**About this task**
Print the records below exactly as they appear, leaving out the pictures.

========================================================================

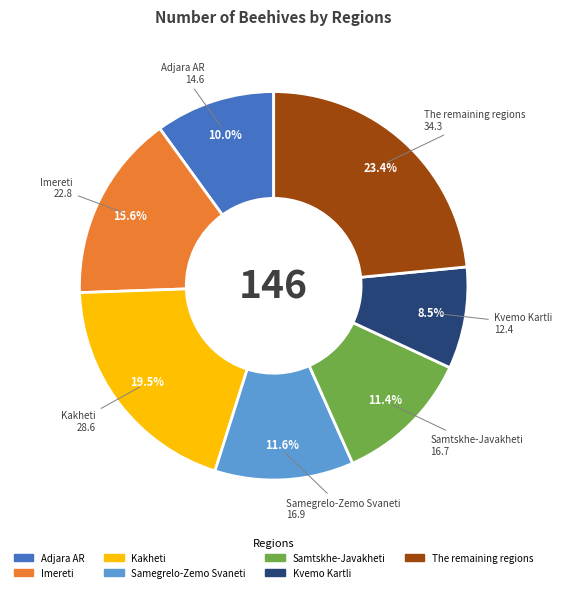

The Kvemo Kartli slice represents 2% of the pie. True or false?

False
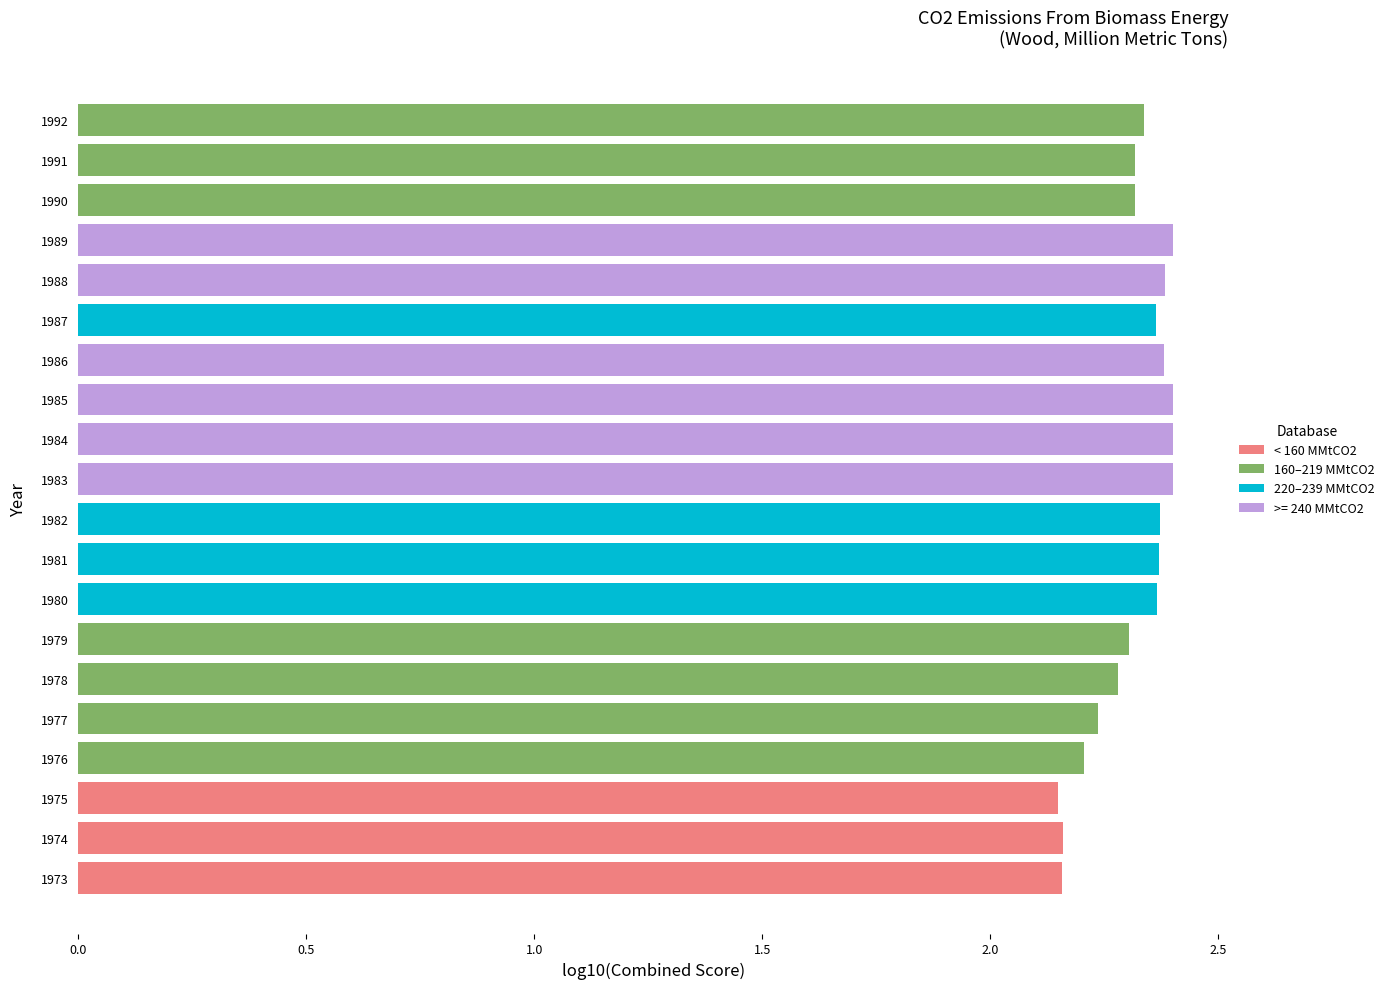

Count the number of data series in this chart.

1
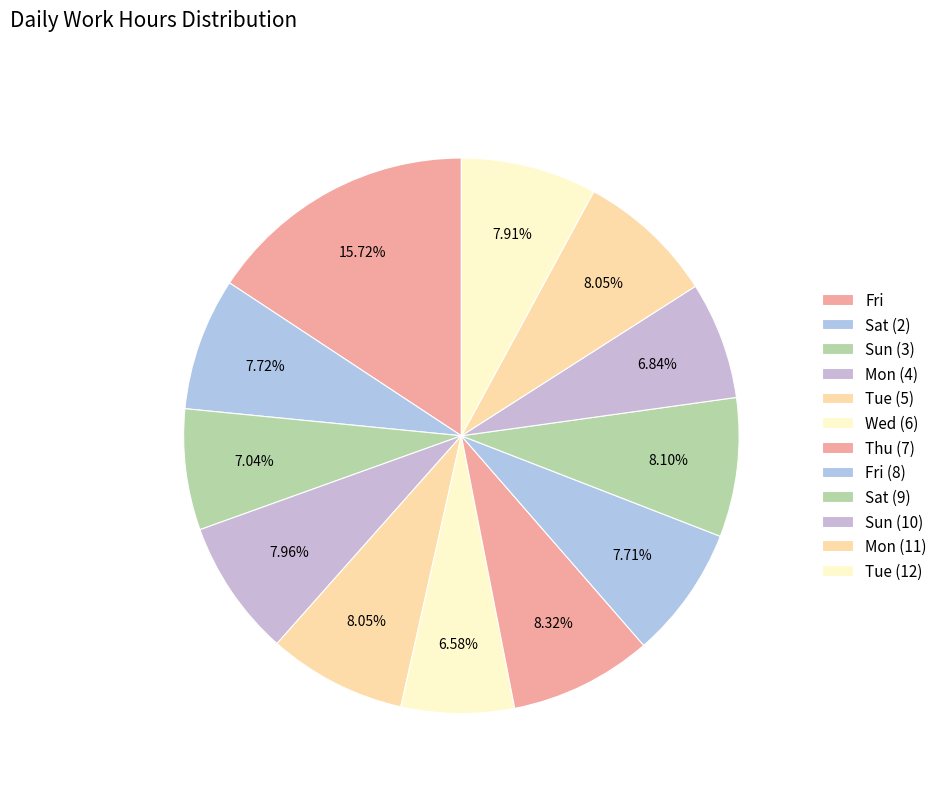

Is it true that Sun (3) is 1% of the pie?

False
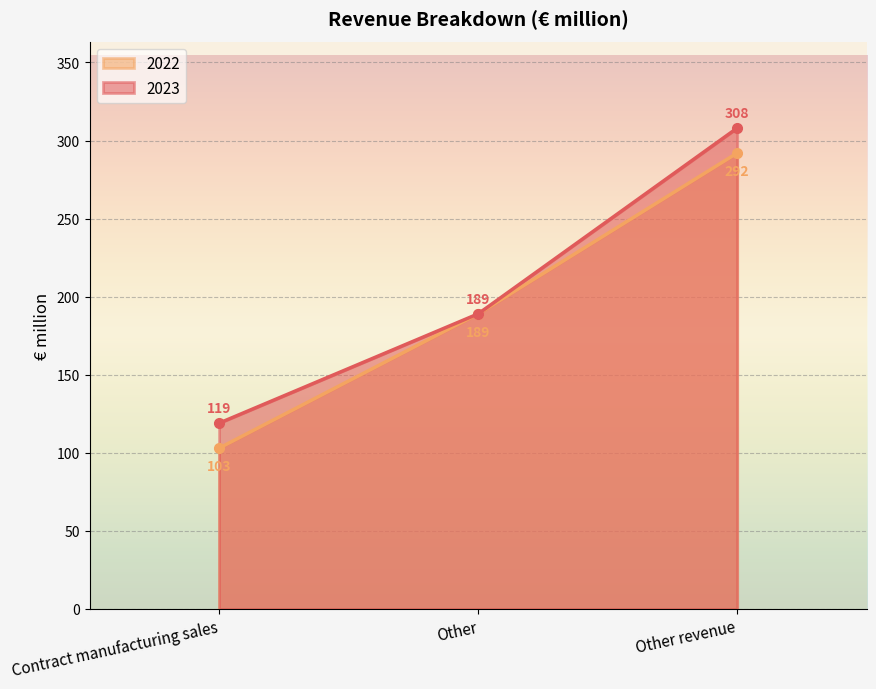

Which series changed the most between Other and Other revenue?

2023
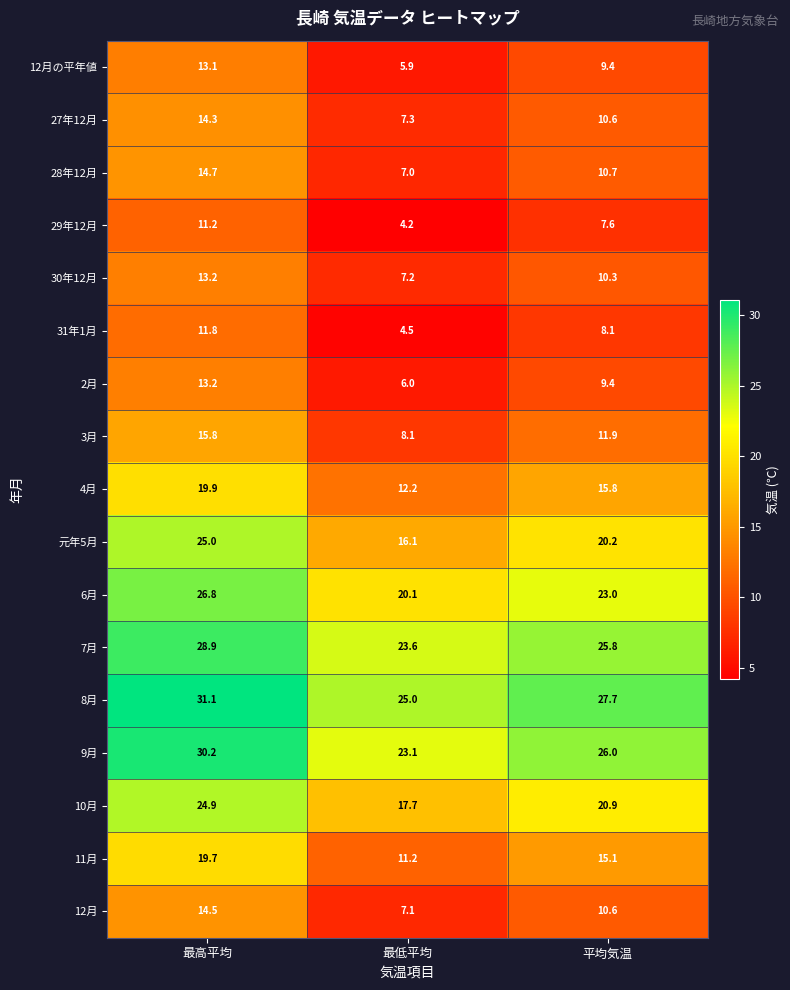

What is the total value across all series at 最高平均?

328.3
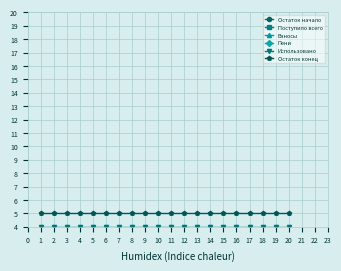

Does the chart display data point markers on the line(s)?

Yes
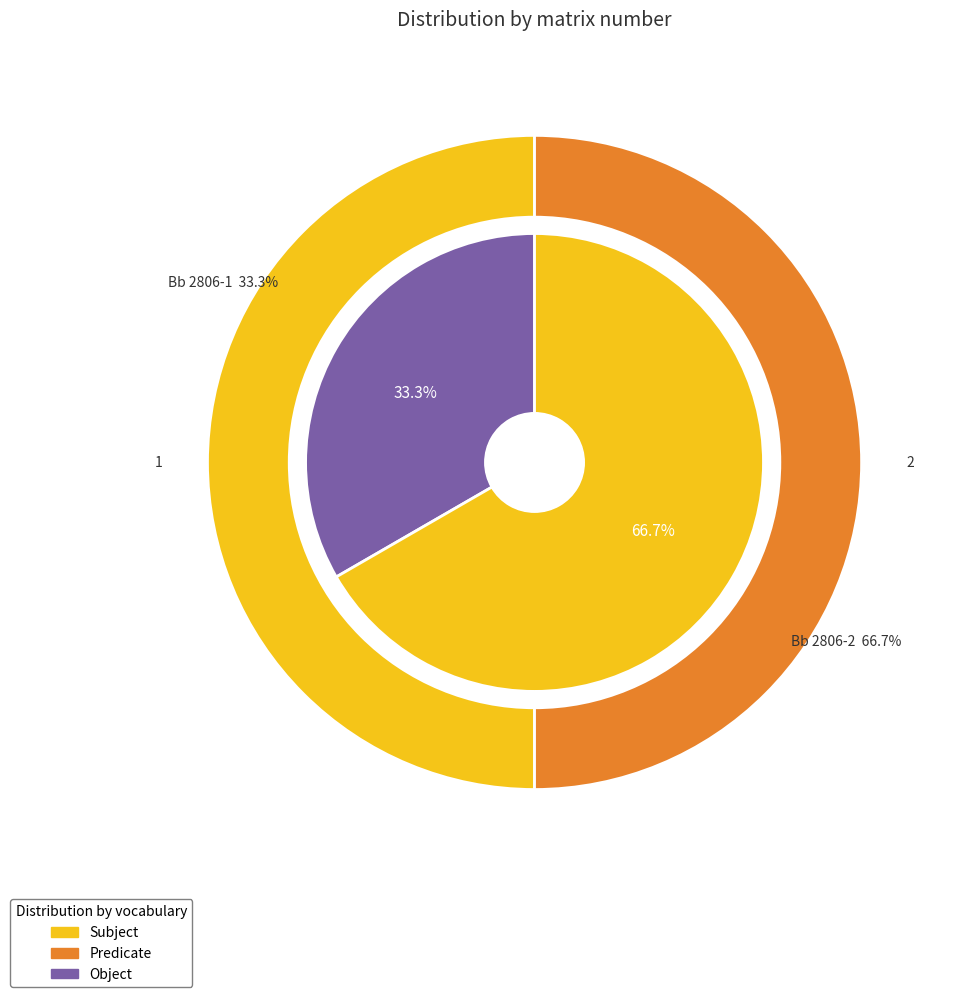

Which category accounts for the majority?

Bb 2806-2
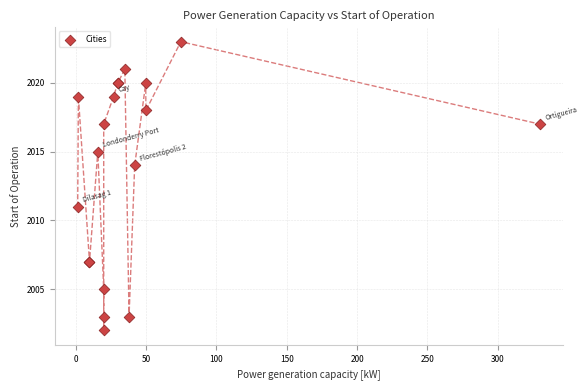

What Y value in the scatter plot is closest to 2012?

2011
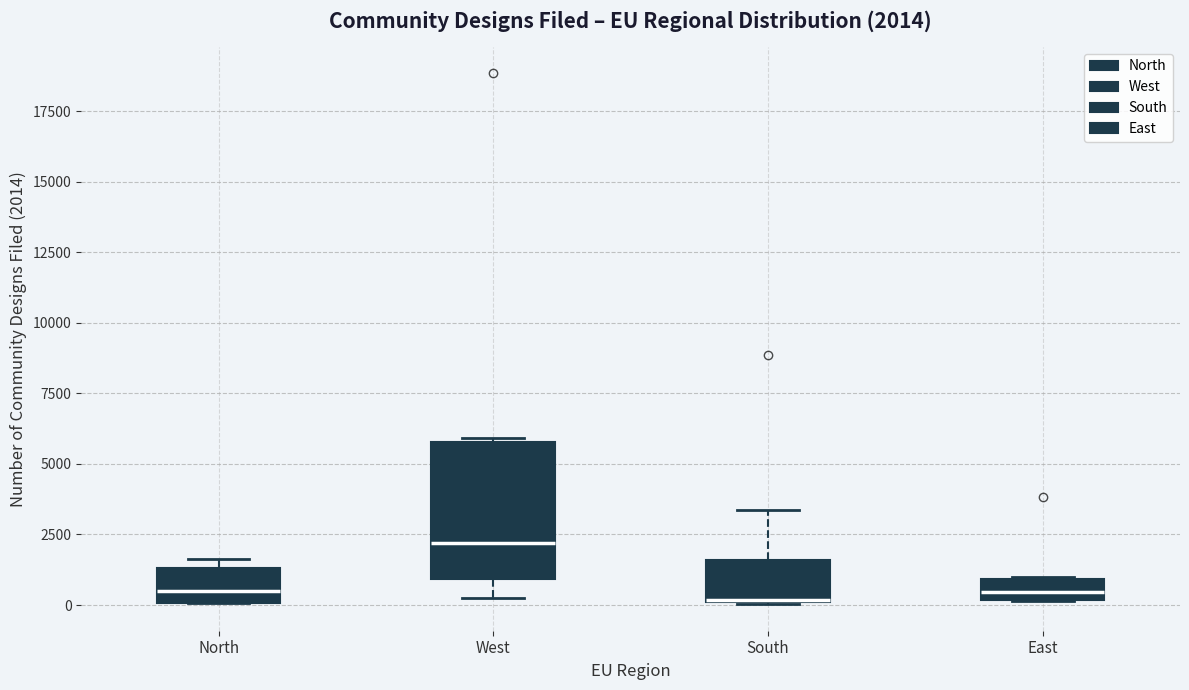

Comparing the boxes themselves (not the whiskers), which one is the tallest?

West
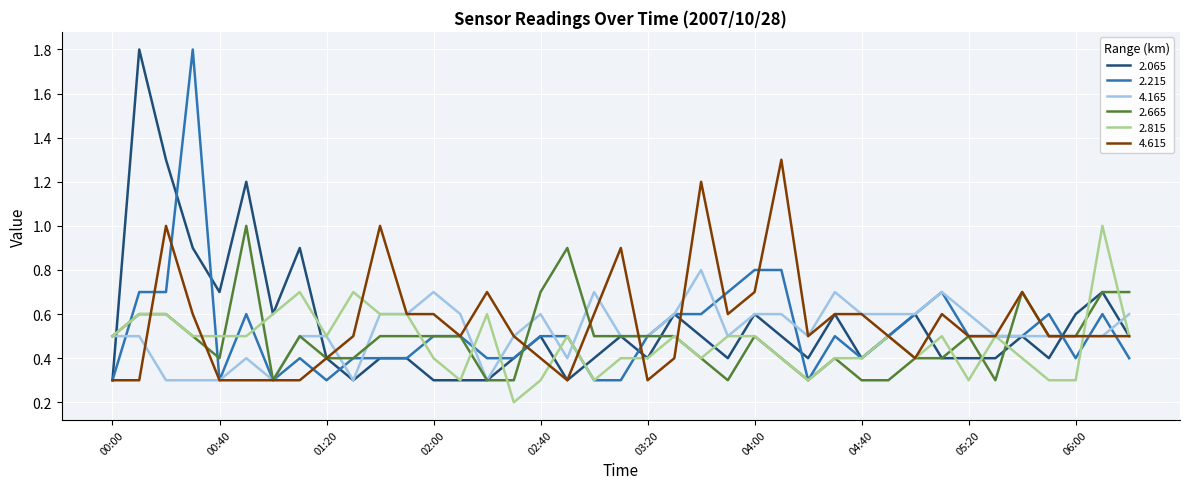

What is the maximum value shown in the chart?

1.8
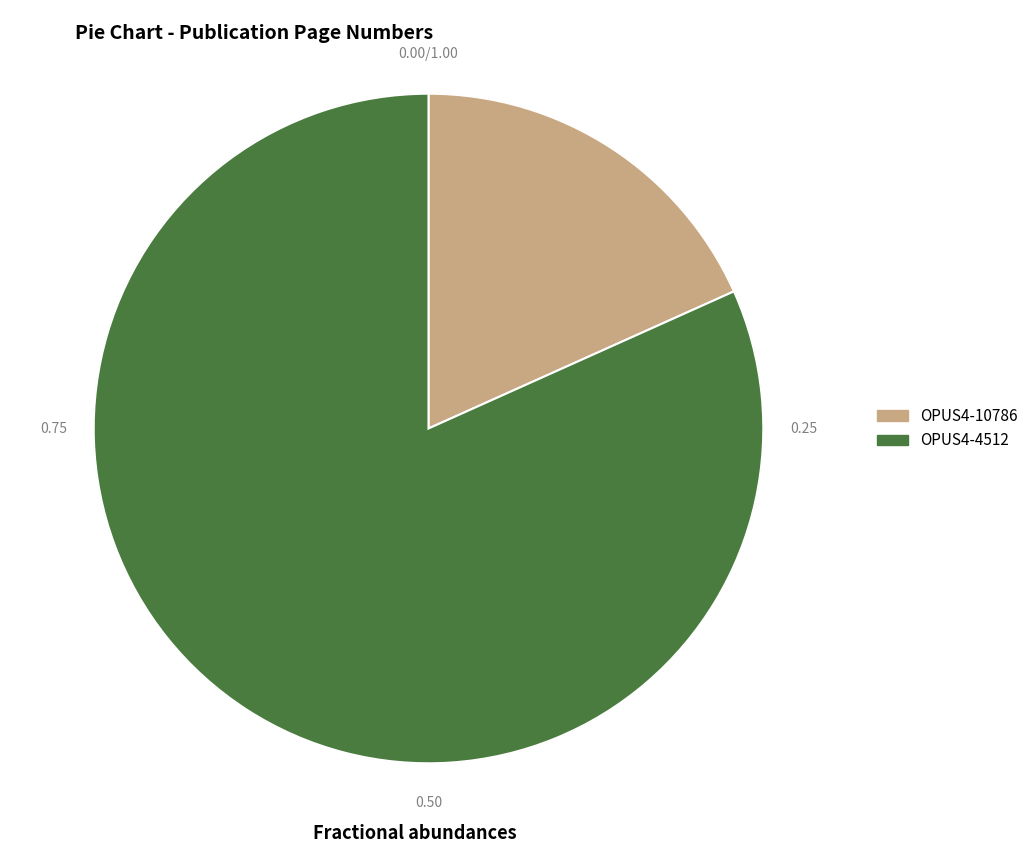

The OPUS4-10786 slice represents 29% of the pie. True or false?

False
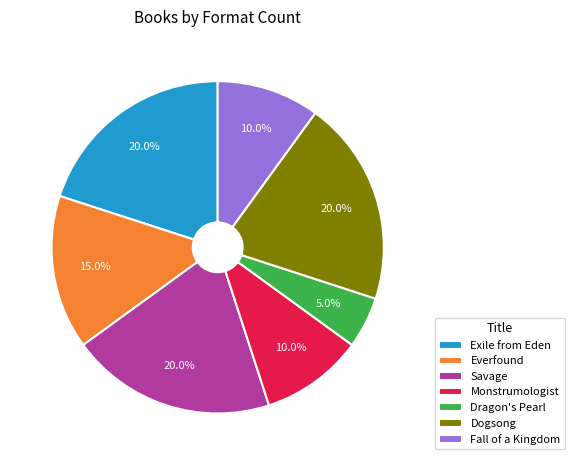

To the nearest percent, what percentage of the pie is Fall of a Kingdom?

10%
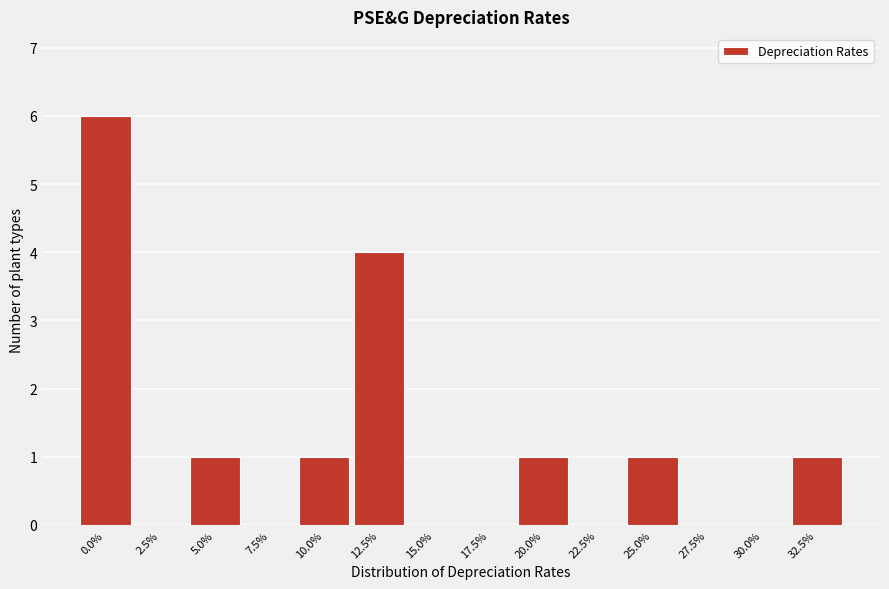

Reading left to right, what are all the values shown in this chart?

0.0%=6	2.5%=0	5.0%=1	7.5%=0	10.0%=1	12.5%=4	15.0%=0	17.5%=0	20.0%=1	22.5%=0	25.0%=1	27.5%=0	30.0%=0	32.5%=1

========================================================================

**Written response**
The Kvemo Kartli slice represents 2% of the pie. True or false?

False

Count the number of data series in this chart.

1

Is it true that Sun (3) is 1% of the pie?

False

Which series changed the most between Other and Other revenue?

2023

What is the total value across all series at 最高平均?

328.3

Does the chart display data point markers on the line(s)?

Yes

Which category accounts for the majority?

Bb 2806-2

What Y value in the scatter plot is closest to 2012?

2011

Comparing the boxes themselves (not the whiskers), which one is the tallest?

West

What is the maximum value shown in the chart?

1.8

The OPUS4-10786 slice represents 29% of the pie. True or false?

False

To the nearest percent, what percentage of the pie is Fall of a Kingdom?

10%

Reading left to right, what are all the values shown in this chart?

0.0%=6	2.5%=0	5.0%=1	7.5%=0	10.0%=1	12.5%=4	15.0%=0	17.5%=0	20.0%=1	22.5%=0	25.0%=1	27.5%=0	30.0%=0	32.5%=1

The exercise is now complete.